El cántico de los ángeles: «Gloria a Dios en las
alturas y en la tierra paz a los hombres en quienes él se complace»,
que se puede traducir también por «los hombres de la benevolencia»
(Lc 2,14), revela a los pastores lo que María había expresado
en su Magníficat: el nacimiento de Jesús es el signo del
amor misericordioso de Dios, que se manifiesta especialmente hacia los
humildes y los pobres.
4. A la invitación del ángel los pastores responden con
entusiasmo y prontitud: «Vayamos, pues, hasta Belén y veamos
lo que ha sucedido y el Señor nos ha manifestado» (Lc 2,15).
Su búsqueda tiene éxito: «Encontraron a María
y a José, y al niño» (Lc 2,16). Como nos recuerda
el Concilio, «la Madre de Dios muestra con alegría a los
pastores (...) a su Hijo primogénito» (Lumen gentium, 57).

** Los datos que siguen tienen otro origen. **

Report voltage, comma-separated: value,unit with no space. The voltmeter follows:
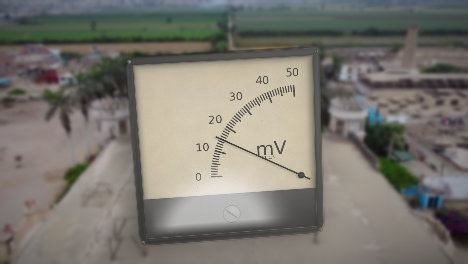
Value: 15,mV
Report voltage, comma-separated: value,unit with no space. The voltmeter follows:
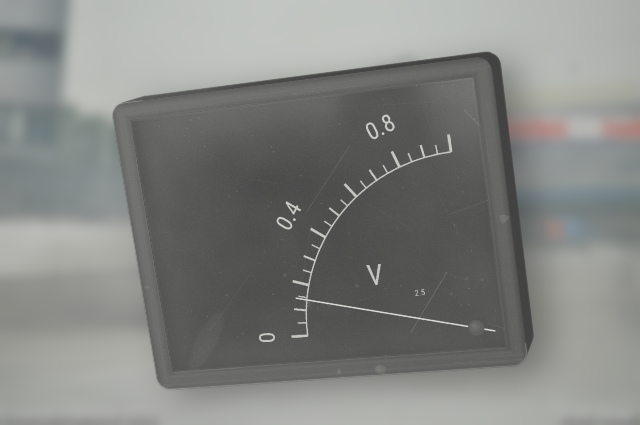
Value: 0.15,V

Es el acontecimiento decisivo para su vida.
El deseo espontáneo de los pastores de referir «lo que
les habían dicho acerca de aquel niño» (Lc 2,17),
después de la admirable experiencia del encuentro con la Madre
y su Hijo, sugiere a los evangelizadores de todos los tiempos la importancia,
más aún, la necesidad de una profunda relación
espiritual con María, que permita conocer mejor a Jesús
y convertirse en heraldos jubilosos de su Evangelio de salvación.
Frente a estos acontecimientos extraordinarios, san Lucas nos dice que
María «guardaba todas estas cosas y las meditaba en su
corazón» (Lc 2,19). Mientras los pastores pasan del miedo
a la admiración y a la alabanza, la Virgen, gracias a su fe,
mantiene vivo el recuerdo de los acontecimientos relativos a su Hijo
y los profundiza con el método de la meditación en su
corazón, o sea, en el núcleo más íntimo
de su persona. De ese modo, ella sugiere a otra madre, la Iglesia, que
privilegie el don y el compromiso de la contemplación y de la
reflexión teológica, para poder acoger el misterio de
la salvación, comprenderlo más y anunciarlo con mayor
impulso a los hombres de todos los tiempos.